Stored data entries

::::::::::

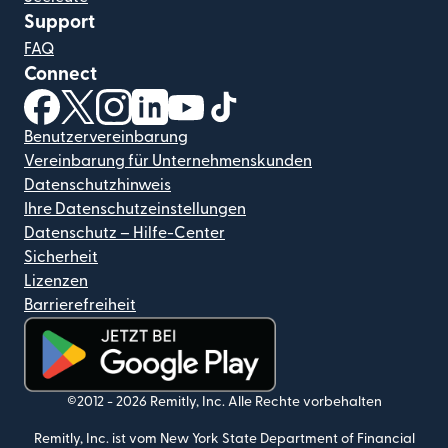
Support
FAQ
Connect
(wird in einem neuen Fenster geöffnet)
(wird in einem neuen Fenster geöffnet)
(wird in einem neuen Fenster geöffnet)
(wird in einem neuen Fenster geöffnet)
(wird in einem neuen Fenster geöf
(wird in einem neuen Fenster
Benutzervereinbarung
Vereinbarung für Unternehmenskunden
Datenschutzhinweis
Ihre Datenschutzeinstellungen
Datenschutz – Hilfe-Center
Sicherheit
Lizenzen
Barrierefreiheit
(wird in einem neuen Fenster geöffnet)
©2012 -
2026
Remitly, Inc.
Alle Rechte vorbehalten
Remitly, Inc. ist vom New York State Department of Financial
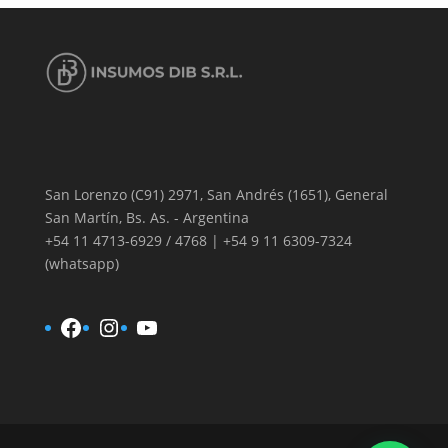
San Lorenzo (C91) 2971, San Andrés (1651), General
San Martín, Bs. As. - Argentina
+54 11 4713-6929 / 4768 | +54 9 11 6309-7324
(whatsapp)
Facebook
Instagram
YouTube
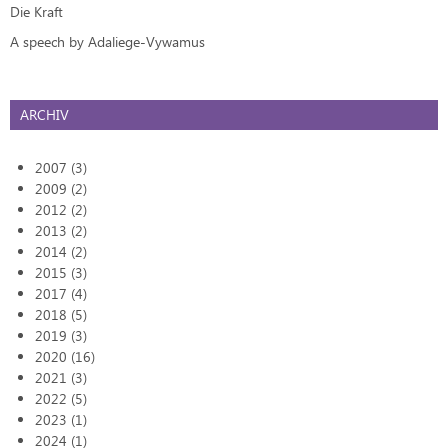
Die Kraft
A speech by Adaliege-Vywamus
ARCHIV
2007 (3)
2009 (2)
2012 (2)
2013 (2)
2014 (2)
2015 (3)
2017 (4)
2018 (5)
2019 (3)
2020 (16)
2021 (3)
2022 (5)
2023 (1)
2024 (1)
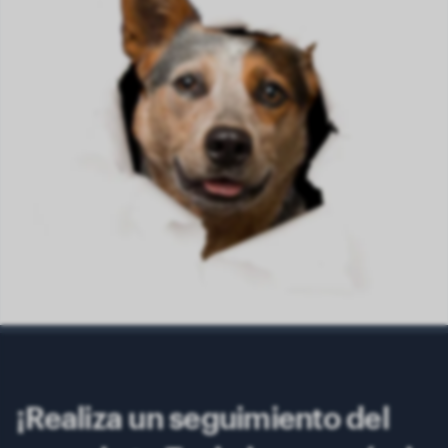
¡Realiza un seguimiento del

::::::::::

• To-do item:
Write out the part of the records that starts with the line containing "San Lorenzo (C91)" and runs to the end of the records, swapping "Instagram" for "TikTok" and leaving everything else unchanged. Don't include the pictures.

• Finished exercise:
San Lorenzo (C91) 2971, San Andrés (1651), General
San Martín, Bs. As. - Argentina
+54 11 4713-6929 / 4768 | +54 9 11 6309-7324
(whatsapp)
Facebook
TikTok
YouTube
Die Kraft
A speech by Adaliege-Vywamus
ARCHIV
2007 (3)
2009 (2)
2012 (2)
2013 (2)
2014 (2)
2015 (3)
2017 (4)
2018 (5)
2019 (3)
2020 (16)
2021 (3)
2022 (5)
2023 (1)
2024 (1)
¡Realiza un seguimiento del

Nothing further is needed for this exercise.